2018 yılının son çeyreğinde, Gayri Safi Yurt İçi Hasıla gerileyecek, yani eksi büyüme yaşayacağız. 2019 yılının ilk 3 ayında, hükümetin seçim popülizmi, bütçe harcamalarının artması, seçim ekonomisi, ekonomide bir canlanma yaratabilir. Seçim sonrası bu süreç birden bire kesilmez. Eğer iyi yönetilirse ekonomik istikrar sorununun maliyeti azalır. Yönetilmezse ve özellikle dış borçlarda temerrüde düşersek uzun dönemli bir daralma yaşarız.
Ne olursa olsun, ekonomik krizler geçer ve maliyetleri de sonradan telafi edilebilir. Hatta kriz sonrasında kaynaklar daha dikkatli ve etkin kullanılacağı için krizlerin faydası da olabilir. Söz gelimi 2001 krizi bankalar için düzenlemeyi zorunlu kıldı ve bankalar daha verimli çalıştı.

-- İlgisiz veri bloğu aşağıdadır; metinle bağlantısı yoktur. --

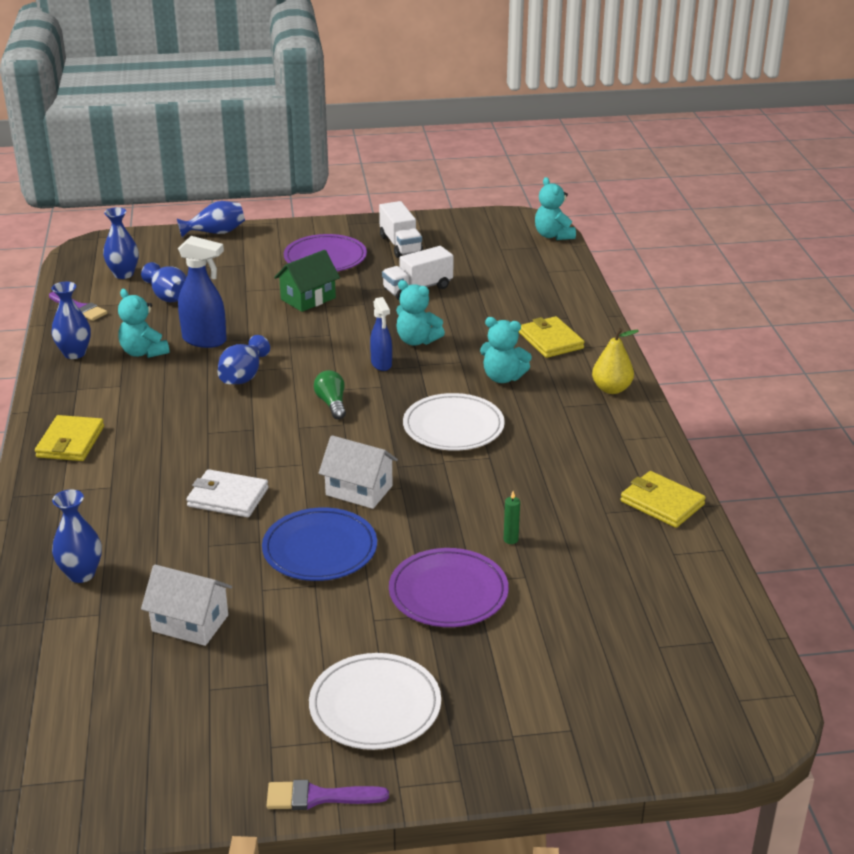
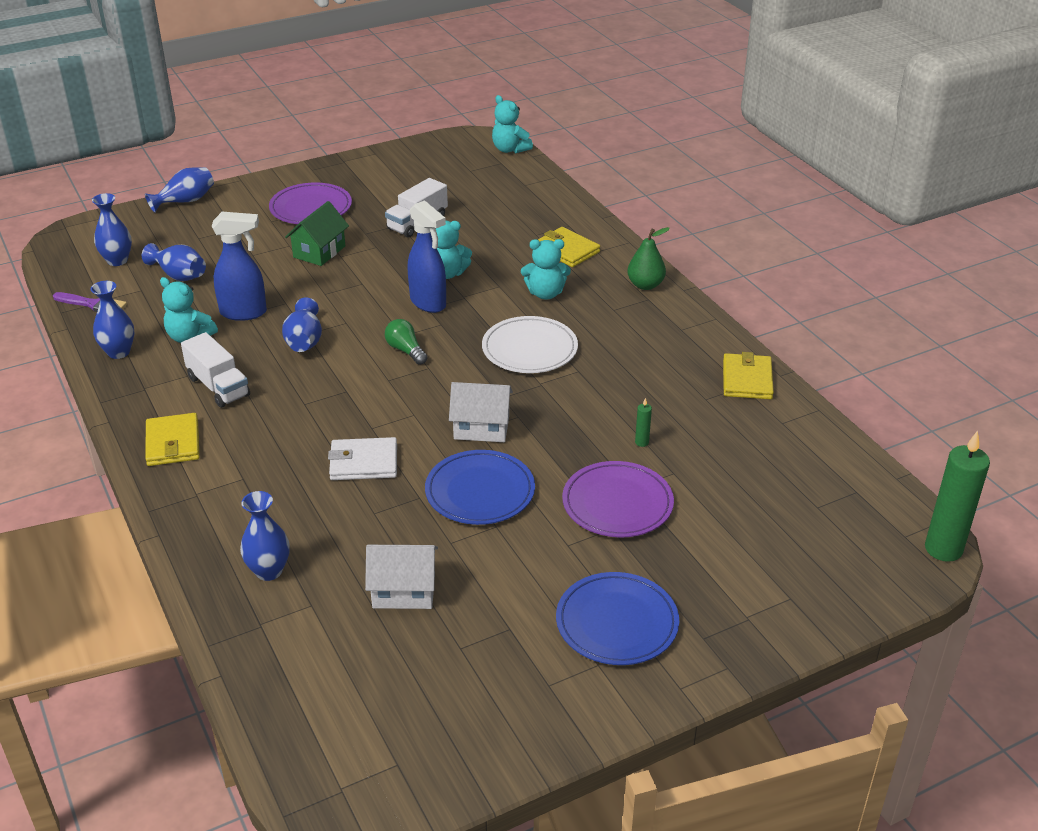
camera: 20 degrees left, 5 degrees up
purple brush [266,780,389,810] -> none
white plate [309,653,441,750] -> blue plate [556,572,679,665]
blue spray bottle [370,297,392,371] -> blue spray bottle [408,200,446,313], size x1.56
white truck [379,201,423,258] -> white truck moved to [181,332,250,408]
yellow pear [592,328,639,394] -> green pear [627,227,670,290]
yellow wallet [620,471,706,528] -> yellow wallet turned 75 degrees clockwise [723,352,774,399]
none -> green candle [925,431,990,562]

Elbette ekonomik kriz derinleşirse hepimiz sıkıntı çekeceğiz ve fakat ben ekonomik krizden dolayı bir endişe duymuyorum. Ama, demokrasi, hukuk, eğitim, devlet gibi kurumsal yapıyı oluşturan unsurların bozulmasından aşırı endişe duyuyorum. Kurumsal yapının bozulması, telafi edilemez ve ülkenin geleceğinin ipotek altına girme riskini taşımaktadır. Toplumda siyasi kamplaşma bu riski artırmıştır.
Kurumsal yapı bir toplumda organize olmuş ve aynı zamanda tarihsel boyut taşıyan toplumsal ilişkiler, insanlar tarafından oluşturulmuş normlardır. Bu normlar aynı zamanda kurumların ve demokrasinin sınırlarını da belirleyen kurallardır.
Devlet, kurumsal yapının temelidir. Toplumda dirlik ve düzeni sağlayan, aile, cinsler arası ilişkileri, ebeveyn ve çocuk ilişkilerini düzenleyen kurumdur.
Eğitim ,bireylerin toplumsal hayata uyumlu bir şekilde katılmalarını sağlayan, bilgi ve beceri veren kurumdur.